***** Entries supplied

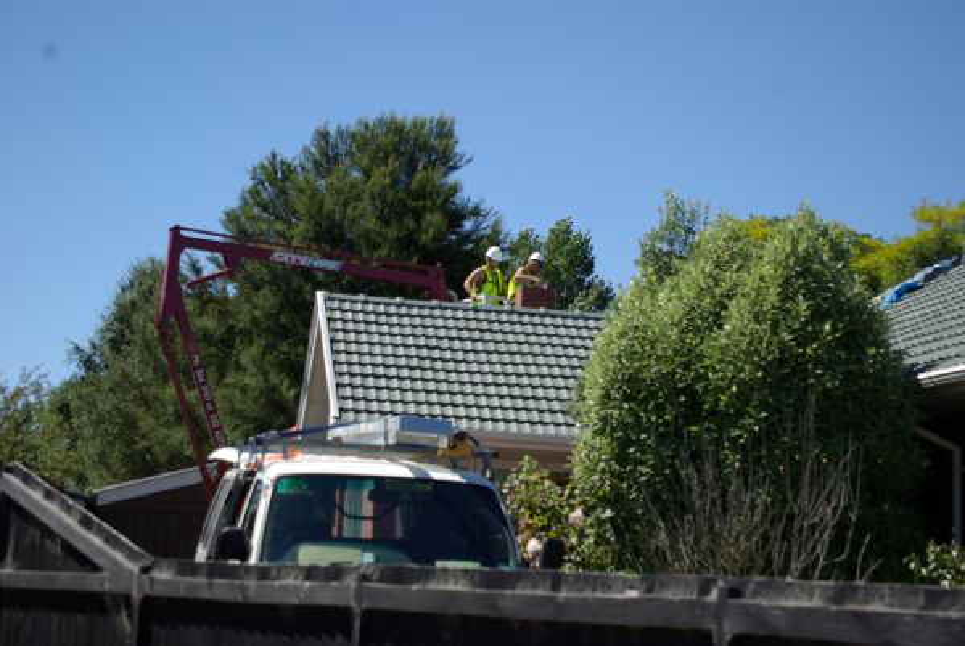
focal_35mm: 68
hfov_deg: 29.8
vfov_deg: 20.2
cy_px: 323
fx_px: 1812
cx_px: 482
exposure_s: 1/500
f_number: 5.6
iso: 100
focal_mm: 45
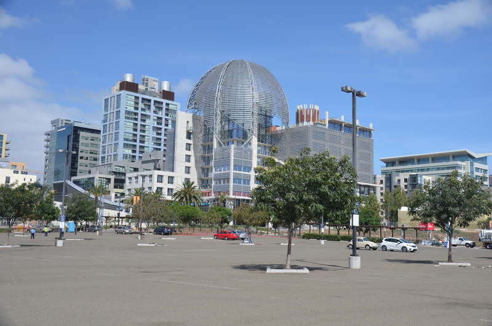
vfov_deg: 34.1
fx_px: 532
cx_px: 246
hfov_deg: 49.6
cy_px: 163
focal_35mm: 39
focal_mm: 26
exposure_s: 1/250
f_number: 8
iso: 200
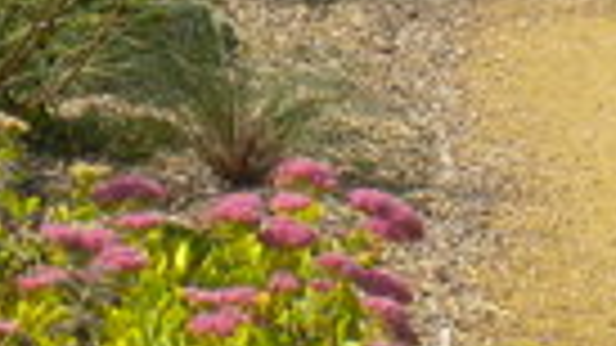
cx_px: 189
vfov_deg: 5.4
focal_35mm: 225
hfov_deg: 9.6
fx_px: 3674
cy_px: -22
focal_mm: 6.3
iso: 80
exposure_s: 1/624
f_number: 4.6
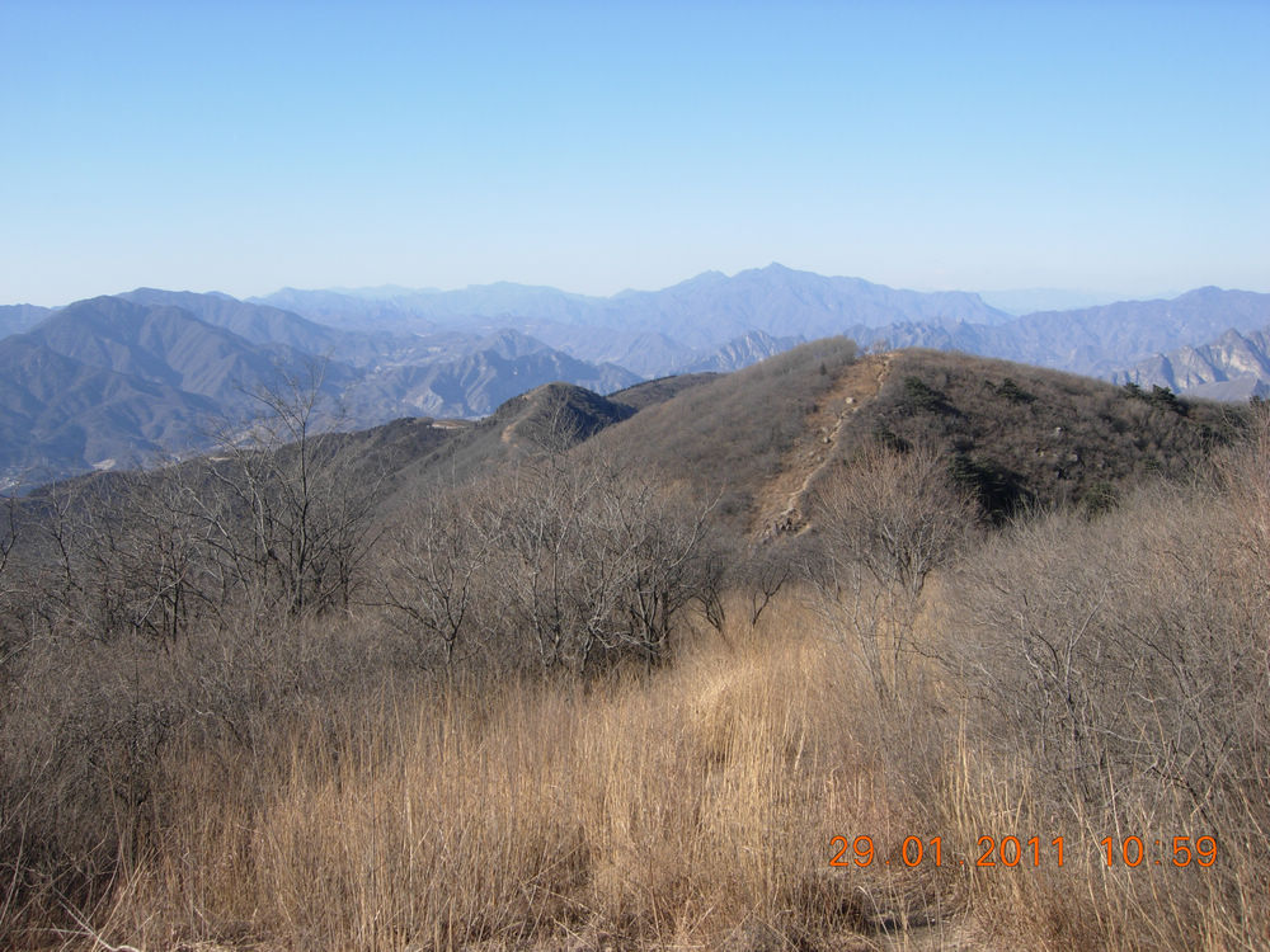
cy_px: 476
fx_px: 1321
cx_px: 635
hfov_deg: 51.4
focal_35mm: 36
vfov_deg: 39.7
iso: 50
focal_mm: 7.5
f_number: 5.4
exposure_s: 1/296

**********

== Required action ==
Output each line above exactly as it stands, omitting the pictures.

== Answer for this exercise ==
focal_35mm: 68
hfov_deg: 29.8
vfov_deg: 20.2
cy_px: 323
fx_px: 1812
cx_px: 482
exposure_s: 1/500
f_number: 5.6
iso: 100
focal_mm: 45
vfov_deg: 34.1
fx_px: 532
cx_px: 246
hfov_deg: 49.6
cy_px: 163
focal_35mm: 39
focal_mm: 26
exposure_s: 1/250
f_number: 8
iso: 200
cx_px: 189
vfov_deg: 5.4
focal_35mm: 225
hfov_deg: 9.6
fx_px: 3674
cy_px: -22
focal_mm: 6.3
iso: 80
exposure_s: 1/624
f_number: 4.6
cy_px: 476
fx_px: 1321
cx_px: 635
hfov_deg: 51.4
focal_35mm: 36
vfov_deg: 39.7
iso: 50
focal_mm: 7.5
f_number: 5.4
exposure_s: 1/296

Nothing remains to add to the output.